■ What you need to do: Could the records below please be retyped exactly, with their pictures left out?

■ Material shown:
---

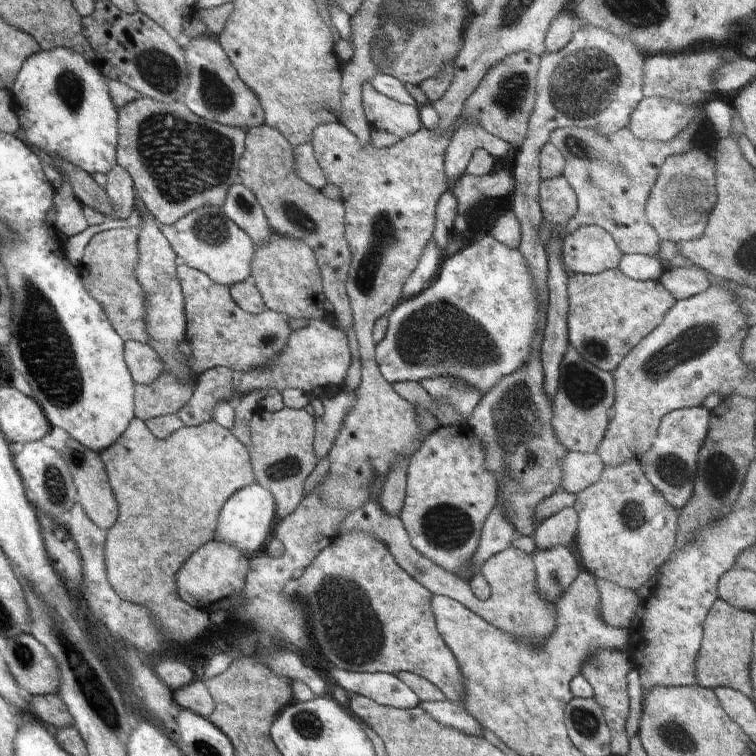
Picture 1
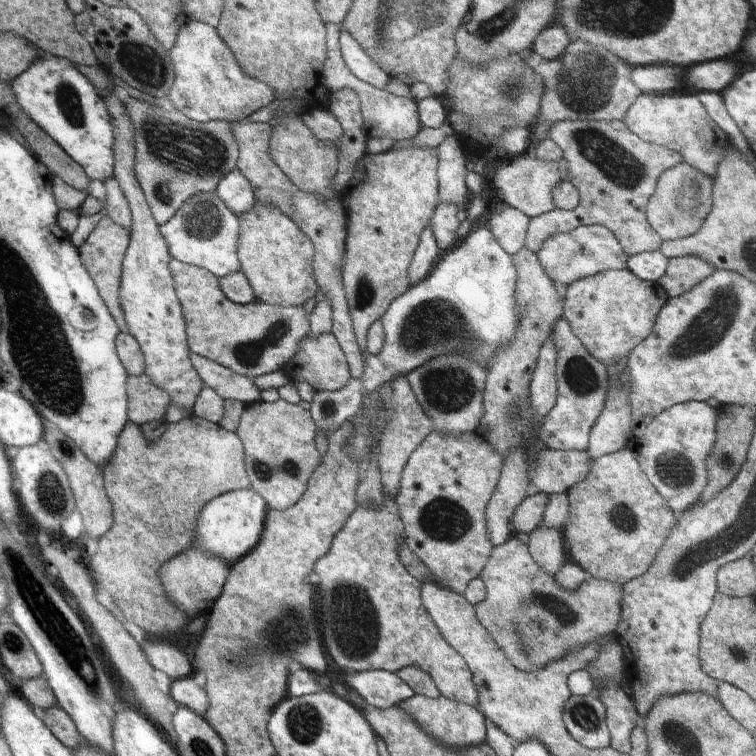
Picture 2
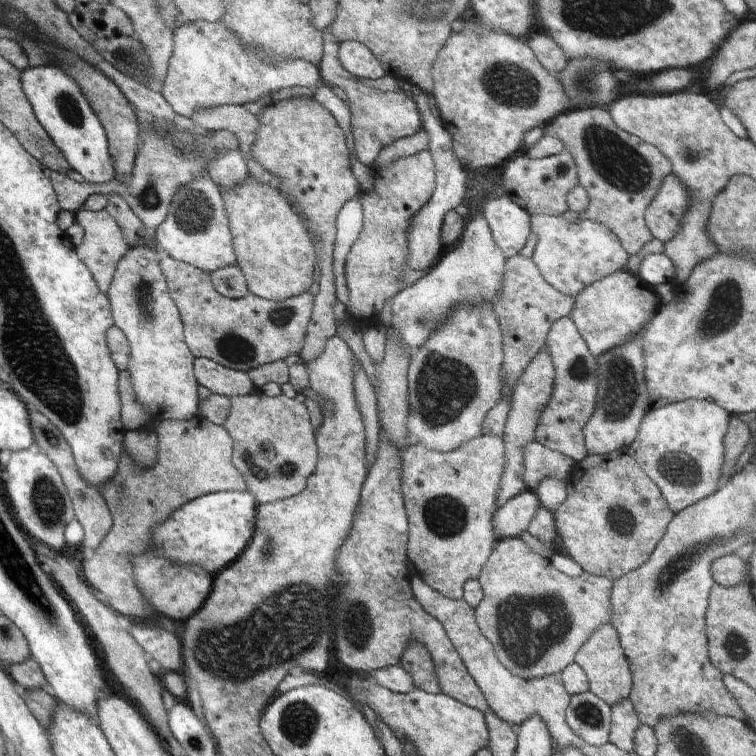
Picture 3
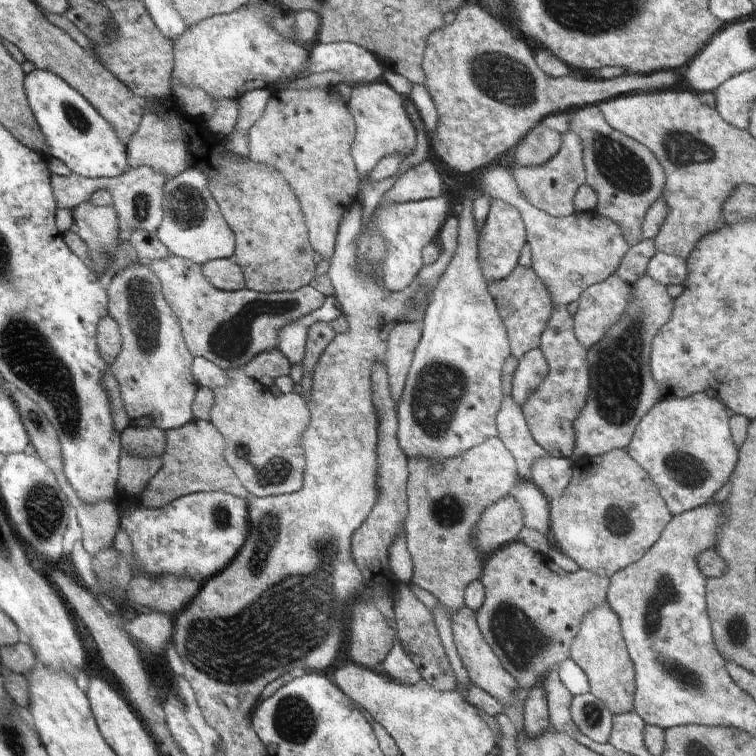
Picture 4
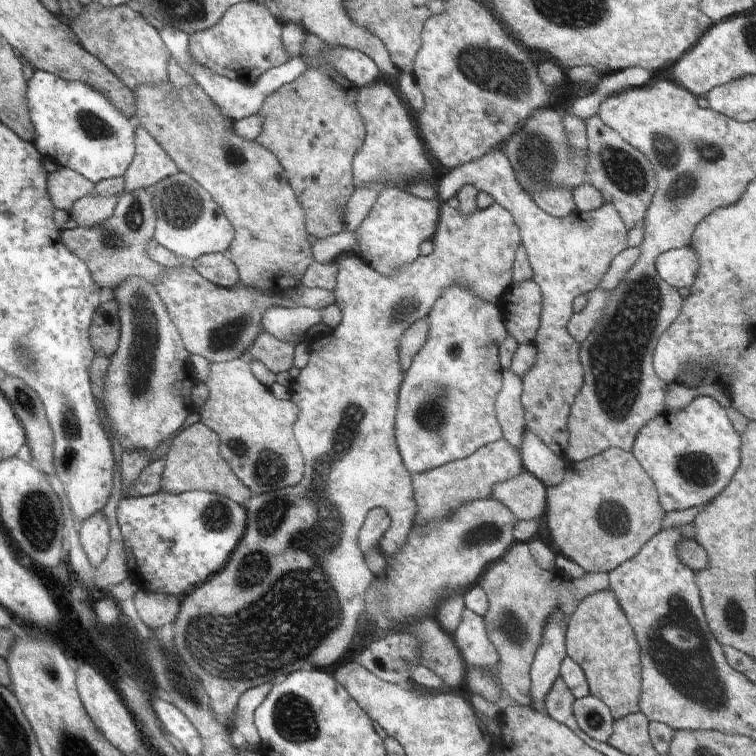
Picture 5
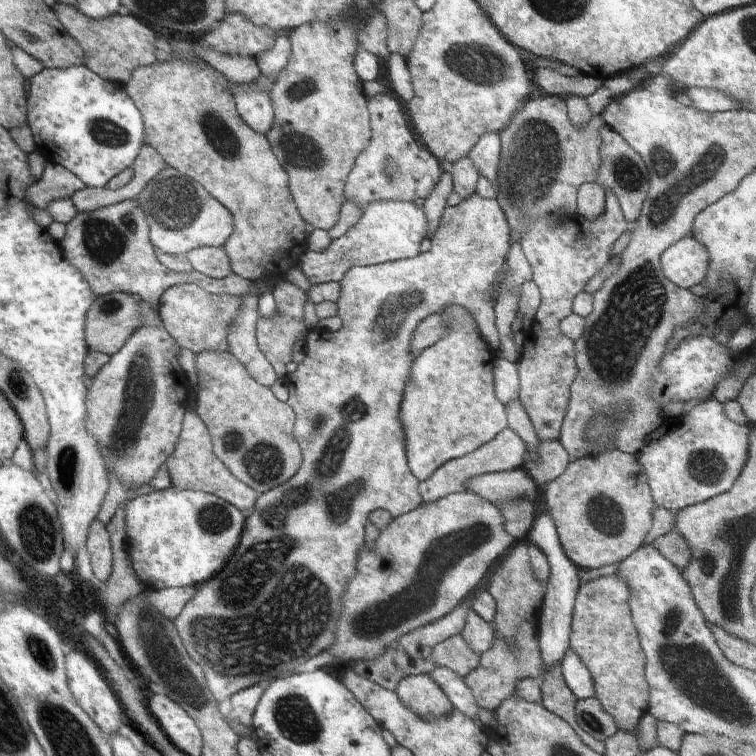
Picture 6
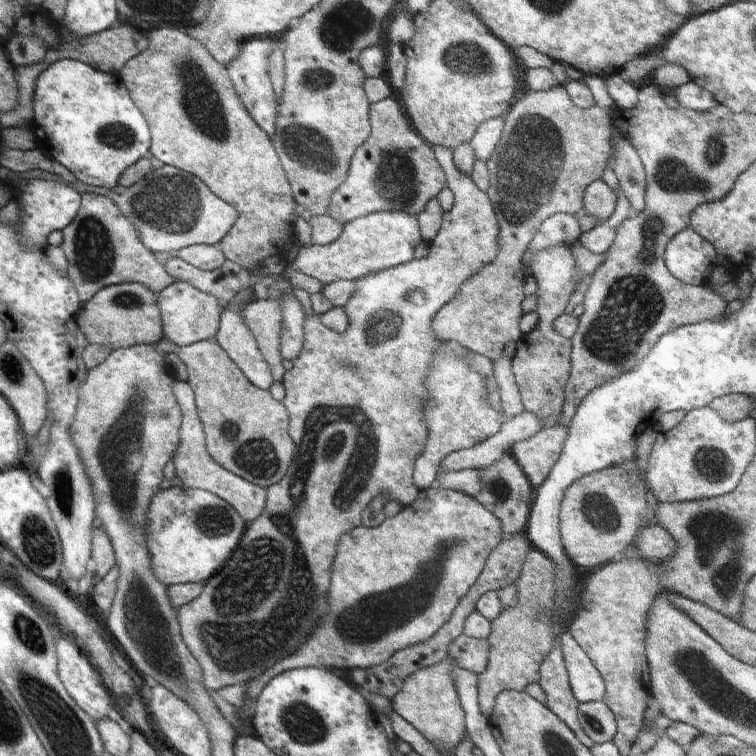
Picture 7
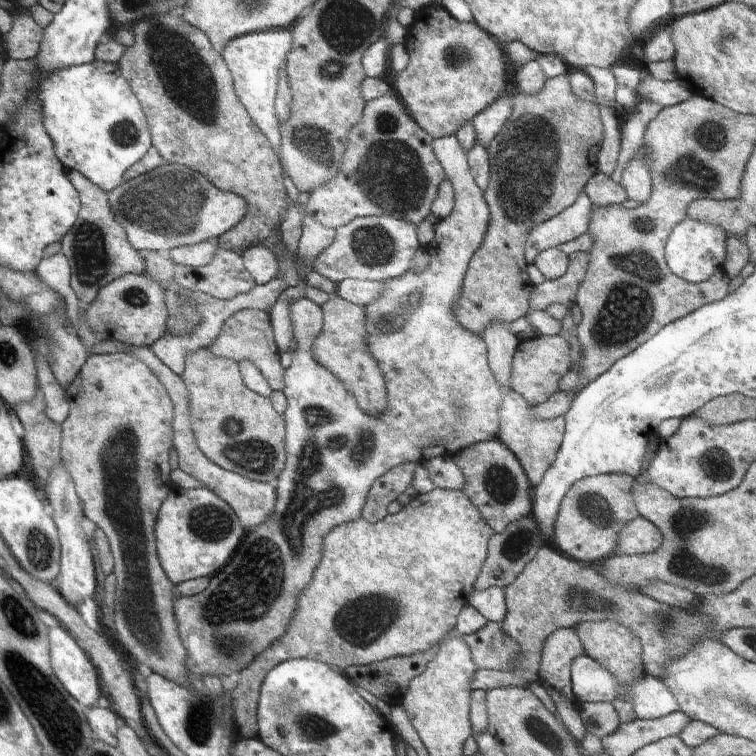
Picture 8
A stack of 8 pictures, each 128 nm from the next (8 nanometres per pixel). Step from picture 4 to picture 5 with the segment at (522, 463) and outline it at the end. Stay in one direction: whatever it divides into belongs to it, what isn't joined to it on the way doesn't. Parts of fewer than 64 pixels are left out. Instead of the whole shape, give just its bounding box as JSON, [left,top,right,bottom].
[495,370,525,451]

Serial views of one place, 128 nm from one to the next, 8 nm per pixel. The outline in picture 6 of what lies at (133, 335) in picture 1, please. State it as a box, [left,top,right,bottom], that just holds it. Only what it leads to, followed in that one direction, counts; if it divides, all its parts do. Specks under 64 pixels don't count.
[70,142,168,214]

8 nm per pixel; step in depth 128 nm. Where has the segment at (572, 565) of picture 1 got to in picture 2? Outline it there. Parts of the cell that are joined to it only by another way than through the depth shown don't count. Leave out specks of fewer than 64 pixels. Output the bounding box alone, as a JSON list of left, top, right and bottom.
[527,525,568,578]

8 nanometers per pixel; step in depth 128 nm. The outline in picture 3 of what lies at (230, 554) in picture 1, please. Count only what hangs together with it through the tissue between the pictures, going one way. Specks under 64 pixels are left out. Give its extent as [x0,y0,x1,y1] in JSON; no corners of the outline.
[134,555,214,622]

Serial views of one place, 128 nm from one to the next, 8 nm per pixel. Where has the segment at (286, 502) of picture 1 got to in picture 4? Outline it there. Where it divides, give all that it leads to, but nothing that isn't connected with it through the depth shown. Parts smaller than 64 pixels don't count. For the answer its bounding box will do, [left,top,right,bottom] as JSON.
[210,368,311,498]

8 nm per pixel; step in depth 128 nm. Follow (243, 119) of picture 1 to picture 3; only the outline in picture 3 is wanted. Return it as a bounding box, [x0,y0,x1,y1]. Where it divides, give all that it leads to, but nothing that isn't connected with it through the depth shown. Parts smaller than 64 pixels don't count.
[160,20,323,119]

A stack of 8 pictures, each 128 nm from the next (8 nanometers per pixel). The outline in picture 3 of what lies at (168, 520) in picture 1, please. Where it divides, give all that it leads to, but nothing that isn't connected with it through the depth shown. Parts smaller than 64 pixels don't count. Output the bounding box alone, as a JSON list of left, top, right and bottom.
[83,414,248,618]

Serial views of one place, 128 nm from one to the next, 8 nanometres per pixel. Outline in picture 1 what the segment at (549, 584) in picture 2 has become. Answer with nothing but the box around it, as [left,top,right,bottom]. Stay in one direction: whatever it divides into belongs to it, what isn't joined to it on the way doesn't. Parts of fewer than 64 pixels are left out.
[339,501,639,645]

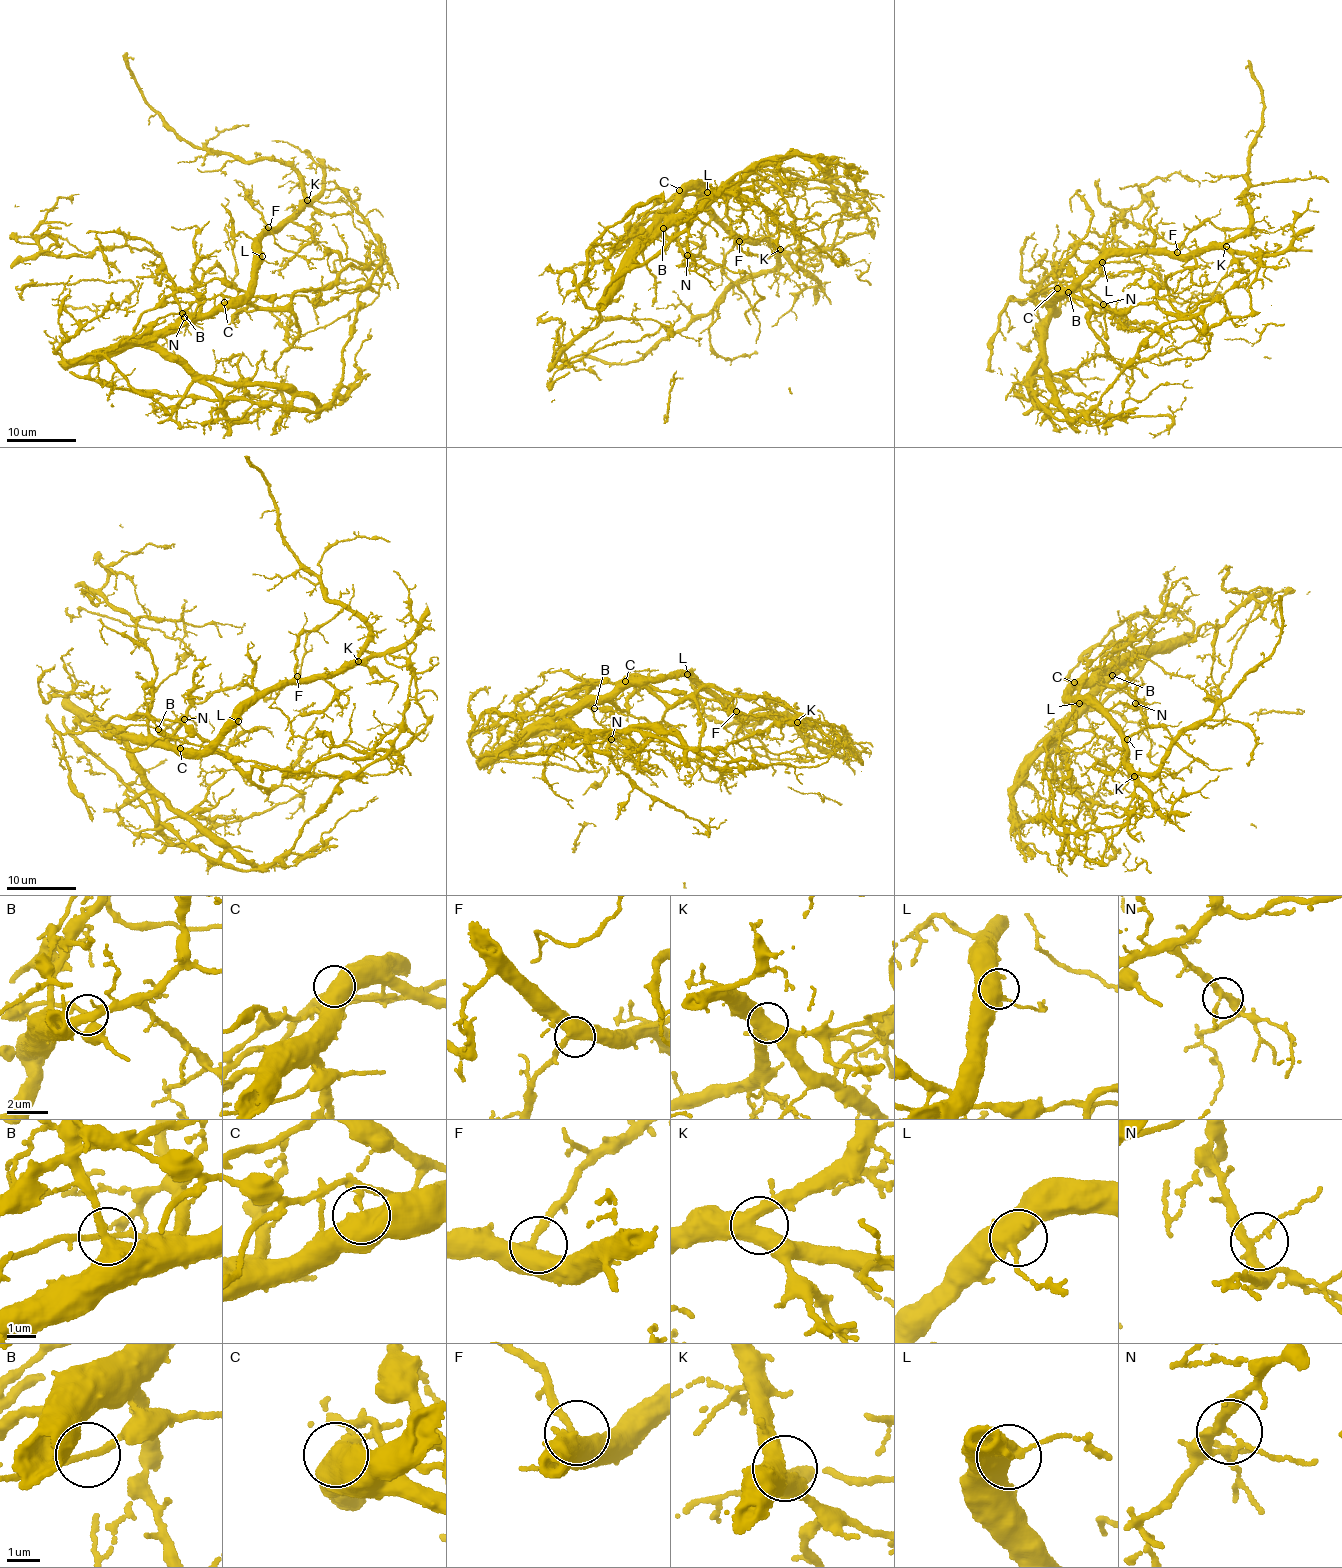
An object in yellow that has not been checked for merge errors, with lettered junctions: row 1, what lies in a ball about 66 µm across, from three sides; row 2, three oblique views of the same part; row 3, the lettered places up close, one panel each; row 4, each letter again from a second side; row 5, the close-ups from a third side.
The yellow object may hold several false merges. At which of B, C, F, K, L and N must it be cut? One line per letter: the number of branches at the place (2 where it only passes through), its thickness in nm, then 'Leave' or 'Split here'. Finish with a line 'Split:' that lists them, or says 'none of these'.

---

■ Your solution:
Picture 1
Picture 2
Picture 3
Picture 4
Picture 5
Picture 6
Picture 7
Picture 8
A stack of 8 pictures, each 128 nm from the next (8 nanometres per pixel). Step from picture 4 to picture 5 with the segment at (522, 463) and outline it at the end. Stay in one direction: whatever it divides into belongs to it, what isn't joined to it on the way doesn't. Parts of fewer than 64 pixels are left out. Instead of the whole shape, give just its bounding box as JSON, [left,top,right,bottom].
[495,370,525,451]

Serial views of one place, 128 nm from one to the next, 8 nm per pixel. The outline in picture 6 of what lies at (133, 335) in picture 1, please. State it as a box, [left,top,right,bottom], that just holds it. Only what it leads to, followed in that one direction, counts; if it divides, all its parts do. Specks under 64 pixels don't count.
[70,142,168,214]

8 nm per pixel; step in depth 128 nm. Where has the segment at (572, 565) of picture 1 got to in picture 2? Outline it there. Parts of the cell that are joined to it only by another way than through the depth shown don't count. Leave out specks of fewer than 64 pixels. Output the bounding box alone, as a JSON list of left, top, right and bottom.
[527,525,568,578]

8 nanometers per pixel; step in depth 128 nm. The outline in picture 3 of what lies at (230, 554) in picture 1, please. Count only what hangs together with it through the tissue between the pictures, going one way. Specks under 64 pixels are left out. Give its extent as [x0,y0,x1,y1] in JSON; no corners of the outline.
[134,555,214,622]

Serial views of one place, 128 nm from one to the next, 8 nm per pixel. Where has the segment at (286, 502) of picture 1 got to in picture 4? Outline it there. Where it divides, give all that it leads to, but nothing that isn't connected with it through the depth shown. Parts smaller than 64 pixels don't count. For the answer its bounding box will do, [left,top,right,bottom] as JSON.
[210,368,311,498]

8 nm per pixel; step in depth 128 nm. Follow (243, 119) of picture 1 to picture 3; only the outline in picture 3 is wanted. Return it as a bounding box, [x0,y0,x1,y1]. Where it divides, give all that it leads to, but nothing that isn't connected with it through the depth shown. Parts smaller than 64 pixels don't count.
[160,20,323,119]

A stack of 8 pictures, each 128 nm from the next (8 nanometers per pixel). The outline in picture 3 of what lies at (168, 520) in picture 1, please. Where it divides, give all that it leads to, but nothing that isn't connected with it through the depth shown. Parts smaller than 64 pixels don't count. Output the bounding box alone, as a JSON list of left, top, right and bottom.
[83,414,248,618]

Serial views of one place, 128 nm from one to the next, 8 nanometres per pixel. Outline in picture 1 what the segment at (549, 584) in picture 2 has become. Answer with nothing but the box around it, as [left,top,right,bottom]. Stay in one direction: whatever it divides into belongs to it, what isn't joined to it on the way doesn't. Parts of fewer than 64 pixels are left out.
[339,501,639,645]

An object in yellow that has not been checked for merge errors, with lettered junctions: row 1, what lies in a ball about 66 µm across, from three sides; row 2, three oblique views of the same part; row 3, the lettered places up close, one panel each; row 4, each letter again from a second side; row 5, the close-ups from a third side.
The yellow object may hold several false merges. At which of B, C, F, K, L and N must it be cut? One line per letter: the number of branches at the place (2 where it only passes through), its thickness in nm, then 'Leave' or 'Split here'. Finish with a line 'Split:' that lists them, or says 'none of these'.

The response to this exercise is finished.